Imagine you're hooked on drugs, or alcohol, or both. You've reached the
point where you know you need help, and you feel ready to admit your
problem, find counselling and work at getting clean and sober. You need to
get downtown to see an addictions support worker, who will help you get
your life back together.

The only thing between you and a pre-scheduled meeting with that support
worker is a short trip on public transit. Nothing could be easier than
hopping on a bus and being taken to your appointment.

But imagine that you're also dealing with mental health issues, and for
reasons others wouldn't understand, you are too afraid to get on that bus.

If you walk, you'll miss the appointment.

But you walk anyway. You have to. Others wouldn't understand.

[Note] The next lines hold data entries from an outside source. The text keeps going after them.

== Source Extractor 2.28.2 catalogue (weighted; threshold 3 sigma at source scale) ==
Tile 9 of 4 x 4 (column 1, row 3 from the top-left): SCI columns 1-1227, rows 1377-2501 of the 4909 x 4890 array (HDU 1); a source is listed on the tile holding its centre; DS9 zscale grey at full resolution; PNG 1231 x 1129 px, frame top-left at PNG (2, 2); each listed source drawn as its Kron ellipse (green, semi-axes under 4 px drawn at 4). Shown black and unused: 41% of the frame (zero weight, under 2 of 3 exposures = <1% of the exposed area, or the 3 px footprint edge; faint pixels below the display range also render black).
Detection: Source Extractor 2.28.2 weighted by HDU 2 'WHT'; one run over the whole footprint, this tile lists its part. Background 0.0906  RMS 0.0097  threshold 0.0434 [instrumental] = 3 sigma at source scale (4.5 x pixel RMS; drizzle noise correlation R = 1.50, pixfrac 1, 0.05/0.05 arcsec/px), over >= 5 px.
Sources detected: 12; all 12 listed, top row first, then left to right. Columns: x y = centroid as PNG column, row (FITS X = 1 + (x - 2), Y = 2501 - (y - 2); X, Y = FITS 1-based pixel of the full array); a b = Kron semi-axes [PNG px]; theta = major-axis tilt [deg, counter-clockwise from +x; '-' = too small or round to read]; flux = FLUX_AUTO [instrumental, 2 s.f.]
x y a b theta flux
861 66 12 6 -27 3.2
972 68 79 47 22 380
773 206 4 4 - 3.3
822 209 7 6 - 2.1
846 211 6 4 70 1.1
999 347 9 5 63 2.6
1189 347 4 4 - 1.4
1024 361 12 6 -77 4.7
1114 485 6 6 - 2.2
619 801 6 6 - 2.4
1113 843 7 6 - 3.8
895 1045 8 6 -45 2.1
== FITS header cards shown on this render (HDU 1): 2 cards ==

Sure enough, you miss your appointment, and find it too challenging to
explain why. Even though you need help today, the office workers politely
ask you to reschedule. They don't understand what it's taken to get you
here in the first place. Your combined addiction and mental health issues
have not been taken into account and, once more, you slip through the
cracks in the health care system.

"I think it's surprising how often that is the case," says Lori Ferguson,
coordinator of the Research, Education, Evaluation and Support Network
(REES), a community-based mental health organization that operates through
the Victoria Cool Aid Society. "I see a lot of clients here who do not get
on the bus to go elsewhere."

And when they don't, they're back in the same place they started, needing
help but not getting it. That can prove especially harmful for someone with
an addiction, says Gordon Harper, of the Regional Addictions Advocacy
Society. "Some of the most profoundly ill people out there are those who
are dealing with both issues at the same time," says Harper, who works as
an advocate. "They're not well-served right now. People have these
unreasonable barriers that make their worlds really small." And when they
go looking for help, those barriers aren't always identified. Harper knows
this from personal experience.

"Seventeen years ago, I was 40, and I started to work at getting sober," he
says. "I'm white, male, reasonably well-educated, accustomed to
bureaucracy, and I was well-supported by family and friends. And I almost
died. So then you see the people who are already accustomed to and
expecting to find discrimination. A single, pregnant aboriginal woman with
two kids, if she goes for help and is told to come back [in a week], she's
likely to walk out and say `Fuck it. I needed help today.'"

In many cases, says Harper, "Services that think of themselves as being
client-friendly, when you boil it all away, they're friendly to their
administrative need. I used to say that the anthem of the alcoholic was
`fuck it, I'm out of here' . . . we need a welcoming initiative--with
backup--for those who have been rejected, dejected and ejected."